For this exercise, output the entries below exactly from the line that holds "37: (482, 384, 1.57)" to the line that holds "42: (434, 170, 21.32)", both ends included. No pictures belong in the copy.

Saved data entries:
= = = =
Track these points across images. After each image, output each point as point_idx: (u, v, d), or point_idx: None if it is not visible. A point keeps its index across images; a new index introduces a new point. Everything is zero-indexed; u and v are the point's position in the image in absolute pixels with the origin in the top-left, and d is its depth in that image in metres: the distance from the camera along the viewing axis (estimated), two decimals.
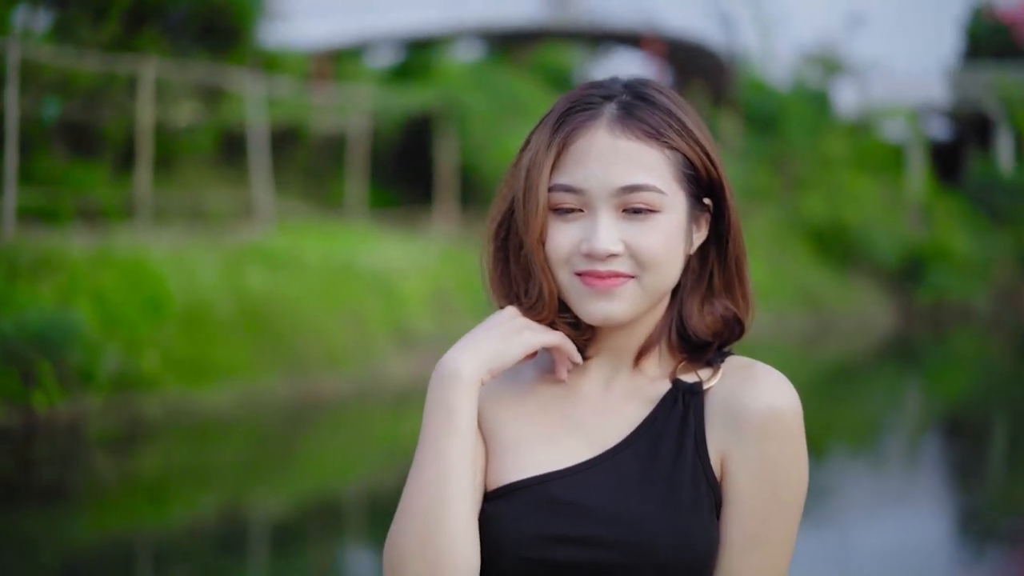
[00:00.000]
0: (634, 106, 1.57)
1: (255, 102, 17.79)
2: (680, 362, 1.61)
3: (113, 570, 7.44)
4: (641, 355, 1.62)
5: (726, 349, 1.63)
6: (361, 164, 20.34)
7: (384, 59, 28.14)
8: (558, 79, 28.05)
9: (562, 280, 1.57)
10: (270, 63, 19.80)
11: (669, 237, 1.55)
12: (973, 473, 11.36)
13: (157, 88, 16.35)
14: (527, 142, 1.60)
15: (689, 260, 1.61)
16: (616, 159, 1.54)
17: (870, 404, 15.20)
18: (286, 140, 20.43)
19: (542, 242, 1.57)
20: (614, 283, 1.54)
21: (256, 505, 9.33)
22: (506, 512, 1.54)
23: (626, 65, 34.00)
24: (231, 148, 18.98)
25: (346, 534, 8.58)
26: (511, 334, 1.57)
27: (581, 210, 1.56)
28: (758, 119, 28.27)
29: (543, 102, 22.58)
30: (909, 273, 27.85)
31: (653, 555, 1.50)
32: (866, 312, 25.97)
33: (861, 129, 32.38)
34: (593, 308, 1.55)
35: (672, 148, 1.56)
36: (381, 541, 5.89)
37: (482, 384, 1.57)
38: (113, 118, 16.68)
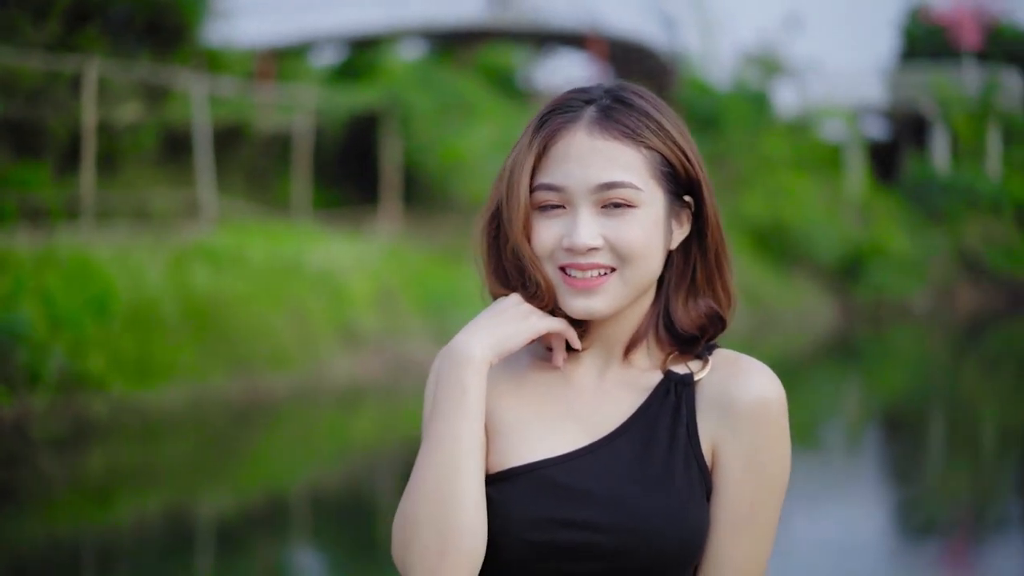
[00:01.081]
0: (612, 108, 1.64)
1: (199, 101, 17.74)
2: (669, 354, 1.68)
3: (59, 570, 7.40)
4: (630, 347, 1.69)
5: (712, 343, 1.71)
6: (305, 163, 20.32)
7: (327, 58, 28.09)
8: (502, 79, 28.11)
9: (547, 274, 1.65)
10: (214, 62, 19.74)
11: (646, 231, 1.62)
12: (911, 466, 11.56)
13: (100, 87, 16.27)
14: (516, 146, 1.67)
15: (672, 256, 1.69)
16: (594, 159, 1.61)
17: (811, 399, 15.39)
18: (230, 139, 20.36)
19: (527, 237, 1.64)
20: (595, 281, 1.62)
21: (202, 504, 9.30)
22: (508, 495, 1.60)
23: (570, 66, 34.14)
24: (175, 147, 18.91)
25: (292, 533, 8.56)
26: (518, 319, 1.64)
27: (563, 207, 1.63)
28: (699, 119, 28.48)
29: (487, 102, 22.68)
30: (848, 271, 28.16)
31: (648, 538, 1.56)
32: (807, 309, 26.26)
33: (800, 129, 32.66)
34: (576, 304, 1.63)
35: (649, 147, 1.63)
36: (327, 539, 5.94)
37: (490, 366, 1.63)
38: (56, 118, 16.57)
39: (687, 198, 1.68)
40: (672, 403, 1.65)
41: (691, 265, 1.70)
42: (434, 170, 21.32)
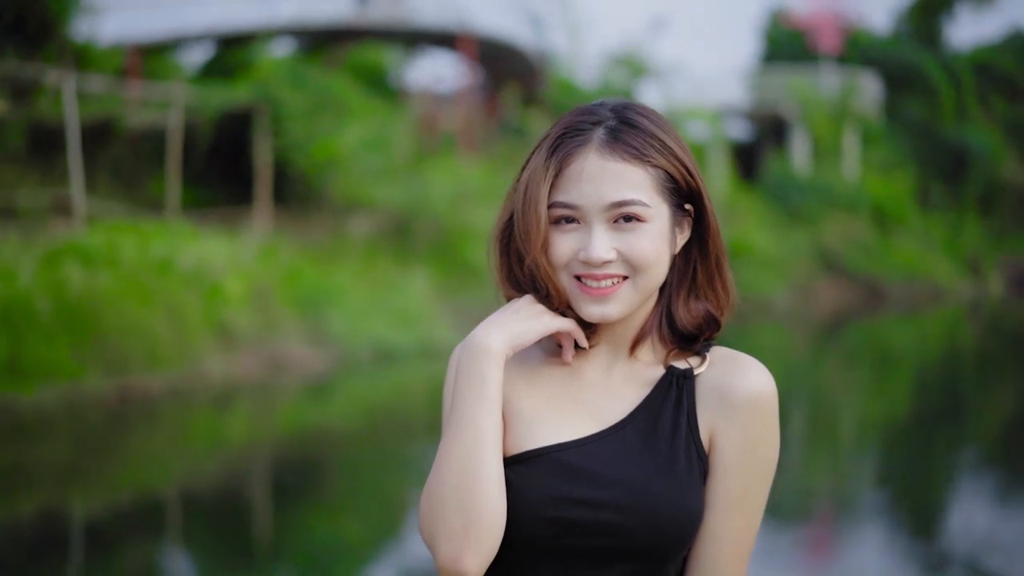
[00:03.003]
0: (619, 130, 1.79)
1: (68, 98, 17.50)
2: (671, 351, 1.85)
3: None
4: (636, 344, 1.85)
5: (709, 341, 1.88)
6: (176, 162, 20.14)
7: (195, 56, 27.80)
8: (374, 78, 28.11)
9: (563, 283, 1.80)
10: (82, 58, 19.45)
11: (655, 242, 1.77)
12: None
13: None
14: (527, 162, 1.83)
15: (674, 259, 1.85)
16: (605, 179, 1.76)
17: None
18: (100, 137, 20.09)
19: (545, 251, 1.79)
20: (609, 289, 1.77)
21: (75, 505, 9.21)
22: (525, 476, 1.75)
23: (441, 66, 34.23)
24: (43, 145, 18.61)
25: (165, 533, 8.52)
26: (532, 317, 1.80)
27: (577, 222, 1.78)
28: None
29: (359, 100, 22.68)
30: None
31: (652, 516, 1.72)
32: None
33: None
34: (591, 310, 1.79)
35: (654, 166, 1.78)
36: (201, 541, 6.05)
37: (505, 359, 1.78)
38: None
39: (688, 207, 1.84)
40: (674, 396, 1.81)
41: (691, 267, 1.86)
42: (306, 168, 21.27)
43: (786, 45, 41.93)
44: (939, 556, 7.88)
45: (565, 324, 1.82)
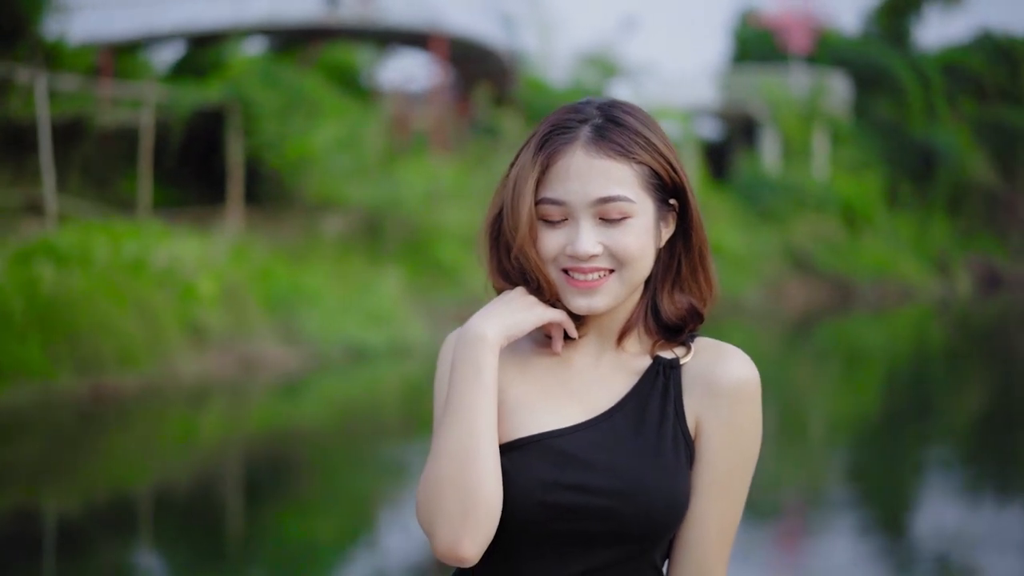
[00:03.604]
0: (605, 128, 1.83)
1: (39, 97, 17.45)
2: (656, 341, 1.90)
3: None
4: (623, 335, 1.90)
5: (694, 331, 1.93)
6: (148, 161, 20.10)
7: (166, 55, 27.74)
8: (346, 77, 28.12)
9: (551, 275, 1.85)
10: (54, 58, 19.40)
11: (640, 237, 1.82)
12: None
13: None
14: (516, 158, 1.88)
15: (659, 252, 1.89)
16: (592, 176, 1.80)
17: None
18: (72, 136, 20.04)
19: (532, 244, 1.84)
20: (596, 282, 1.83)
21: (48, 505, 9.19)
22: (519, 462, 1.80)
23: (413, 65, 34.24)
24: (13, 144, 18.54)
25: (137, 533, 8.52)
26: (525, 308, 1.85)
27: (564, 219, 1.83)
28: (538, 118, 28.73)
29: (332, 100, 22.68)
30: None
31: (642, 501, 1.77)
32: None
33: None
34: (578, 302, 1.84)
35: (639, 162, 1.83)
36: (173, 540, 6.05)
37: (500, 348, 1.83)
38: None
39: (672, 202, 1.89)
40: (661, 384, 1.86)
41: (676, 260, 1.91)
42: (279, 168, 21.27)
43: (756, 45, 42.10)
44: (907, 550, 7.98)
45: (556, 315, 1.87)
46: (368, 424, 13.31)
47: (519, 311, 1.84)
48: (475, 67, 31.27)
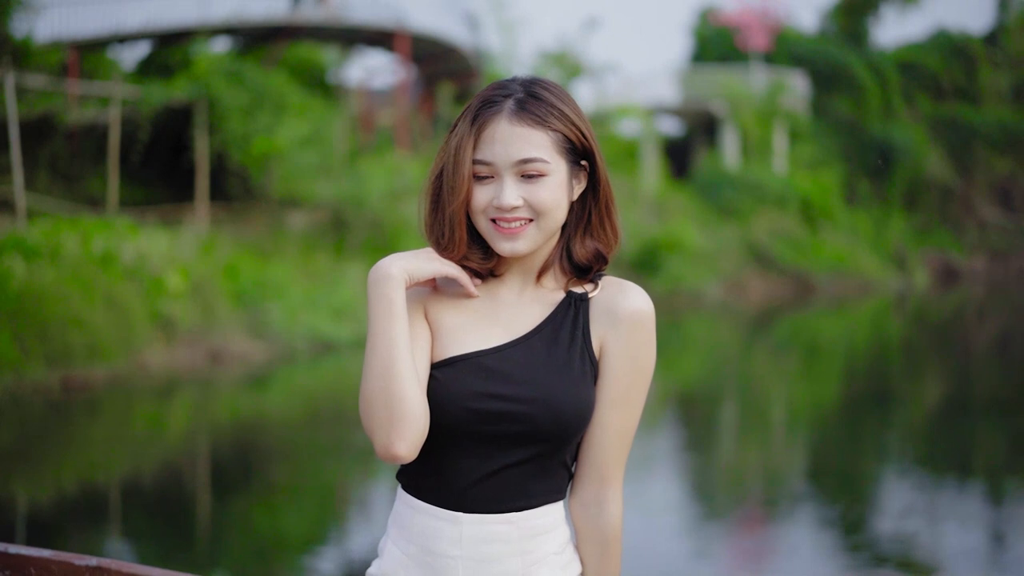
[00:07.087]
0: (526, 101, 2.20)
1: (7, 95, 17.50)
2: (569, 279, 2.28)
3: None
4: (541, 273, 2.28)
5: (600, 271, 2.32)
6: (115, 158, 20.17)
7: (133, 53, 27.73)
8: (312, 76, 28.22)
9: (481, 226, 2.22)
10: (21, 56, 19.43)
11: (554, 192, 2.19)
12: (704, 445, 12.14)
13: None
14: (454, 127, 2.24)
15: (573, 205, 2.27)
16: (514, 140, 2.17)
17: None
18: (39, 134, 20.09)
19: (466, 202, 2.20)
20: (518, 229, 2.18)
21: (17, 494, 9.21)
22: (450, 376, 2.17)
23: (378, 64, 34.27)
24: None
25: (106, 523, 8.54)
26: (426, 259, 2.22)
27: (492, 177, 2.19)
28: None
29: (297, 98, 22.81)
30: (646, 263, 28.75)
31: (554, 408, 2.15)
32: None
33: (598, 127, 33.28)
34: (504, 246, 2.20)
35: (554, 130, 2.19)
36: (142, 530, 6.20)
37: (406, 287, 2.18)
38: None
39: (583, 163, 2.25)
40: (572, 314, 2.25)
41: (587, 211, 2.28)
42: (245, 164, 21.38)
43: (715, 43, 42.38)
44: (866, 537, 8.07)
45: (451, 270, 2.23)
46: (334, 415, 13.45)
47: (422, 260, 2.21)
48: (439, 65, 31.41)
= = = =
### The completed task
37: (482, 384, 1.57)
38: (113, 118, 16.68)
[00:01.081]
0: (612, 108, 1.64)
1: (199, 101, 17.74)
2: (669, 354, 1.68)
3: (59, 570, 7.40)
4: (630, 347, 1.69)
5: (712, 343, 1.71)
6: (305, 163, 20.32)
7: (327, 58, 28.09)
8: (502, 79, 28.11)
9: (547, 274, 1.65)
10: (214, 62, 19.74)
11: (646, 231, 1.62)
12: (911, 466, 11.56)
13: (100, 87, 16.27)
14: (516, 146, 1.67)
15: (672, 256, 1.69)
16: (594, 159, 1.61)
17: (811, 399, 15.39)
18: (230, 139, 20.36)
19: (527, 237, 1.64)
20: (595, 281, 1.62)
21: (202, 504, 9.30)
22: (508, 495, 1.60)
23: (570, 66, 34.14)
24: (175, 147, 18.91)
25: (292, 533, 8.56)
26: (518, 319, 1.64)
27: (563, 207, 1.63)
28: (699, 119, 28.48)
29: (487, 102, 22.68)
30: (848, 271, 28.16)
31: (648, 538, 1.56)
32: (807, 309, 26.26)
33: (800, 129, 32.66)
34: (576, 304, 1.63)
35: (649, 147, 1.63)
36: (327, 539, 5.94)
37: (490, 366, 1.63)
38: (56, 118, 16.57)
39: (687, 198, 1.68)
40: (672, 403, 1.65)
41: (691, 265, 1.70)
42: (434, 170, 21.32)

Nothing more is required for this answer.